[Opening Given information section]

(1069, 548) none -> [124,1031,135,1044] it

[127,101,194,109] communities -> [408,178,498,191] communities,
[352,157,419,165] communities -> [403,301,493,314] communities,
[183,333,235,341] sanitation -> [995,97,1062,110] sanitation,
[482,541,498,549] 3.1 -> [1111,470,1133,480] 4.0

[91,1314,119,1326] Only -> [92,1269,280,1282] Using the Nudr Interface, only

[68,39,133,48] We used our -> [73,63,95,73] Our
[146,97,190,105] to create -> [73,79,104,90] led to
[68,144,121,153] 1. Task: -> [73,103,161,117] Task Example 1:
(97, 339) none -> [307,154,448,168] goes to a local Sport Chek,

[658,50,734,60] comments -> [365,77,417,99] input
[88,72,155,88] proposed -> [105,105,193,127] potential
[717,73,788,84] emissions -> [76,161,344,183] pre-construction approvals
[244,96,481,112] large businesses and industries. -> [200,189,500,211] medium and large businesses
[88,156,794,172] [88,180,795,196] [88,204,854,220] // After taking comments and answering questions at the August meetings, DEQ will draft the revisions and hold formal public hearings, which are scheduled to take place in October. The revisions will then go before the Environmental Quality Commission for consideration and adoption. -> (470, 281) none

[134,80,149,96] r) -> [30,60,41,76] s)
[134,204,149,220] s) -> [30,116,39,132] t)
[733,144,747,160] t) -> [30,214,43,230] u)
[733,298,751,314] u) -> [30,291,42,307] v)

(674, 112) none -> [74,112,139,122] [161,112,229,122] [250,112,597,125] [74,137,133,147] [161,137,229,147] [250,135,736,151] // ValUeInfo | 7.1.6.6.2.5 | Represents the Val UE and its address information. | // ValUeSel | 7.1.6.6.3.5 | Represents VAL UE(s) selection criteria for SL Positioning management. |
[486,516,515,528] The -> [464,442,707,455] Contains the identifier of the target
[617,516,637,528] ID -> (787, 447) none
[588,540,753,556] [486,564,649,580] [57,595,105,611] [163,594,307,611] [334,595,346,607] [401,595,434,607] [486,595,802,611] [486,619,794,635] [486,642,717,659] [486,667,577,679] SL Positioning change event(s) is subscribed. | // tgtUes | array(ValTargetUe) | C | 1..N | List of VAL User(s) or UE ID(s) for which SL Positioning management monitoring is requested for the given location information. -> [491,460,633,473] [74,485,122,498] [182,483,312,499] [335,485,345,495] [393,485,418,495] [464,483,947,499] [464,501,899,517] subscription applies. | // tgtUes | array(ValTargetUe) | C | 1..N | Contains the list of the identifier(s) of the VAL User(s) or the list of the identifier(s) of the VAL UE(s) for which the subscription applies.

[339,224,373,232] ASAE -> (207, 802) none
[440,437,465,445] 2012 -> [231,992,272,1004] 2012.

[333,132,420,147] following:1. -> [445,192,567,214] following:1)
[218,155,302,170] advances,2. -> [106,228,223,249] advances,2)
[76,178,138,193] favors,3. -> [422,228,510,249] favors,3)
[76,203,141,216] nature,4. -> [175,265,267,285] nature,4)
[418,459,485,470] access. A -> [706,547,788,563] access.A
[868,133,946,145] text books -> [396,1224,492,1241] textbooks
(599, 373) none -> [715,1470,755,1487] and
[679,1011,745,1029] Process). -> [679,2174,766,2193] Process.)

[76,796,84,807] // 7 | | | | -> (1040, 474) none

[Closing Given information section]

### Task instructions
Each line from the one containing "[218,155,302,170] advances,2. ->" through the last line of the entries is to be copied exactly, with no other lines added.

### Solution to the problem
[218,155,302,170] advances,2. -> [106,228,223,249] advances,2)
[76,178,138,193] favors,3. -> [422,228,510,249] favors,3)
[76,203,141,216] nature,4. -> [175,265,267,285] nature,4)
[418,459,485,470] access. A -> [706,547,788,563] access.A
[868,133,946,145] text books -> [396,1224,492,1241] textbooks
(599, 373) none -> [715,1470,755,1487] and
[679,1011,745,1029] Process). -> [679,2174,766,2193] Process.)

[76,796,84,807] // 7 | | | | -> (1040, 474) none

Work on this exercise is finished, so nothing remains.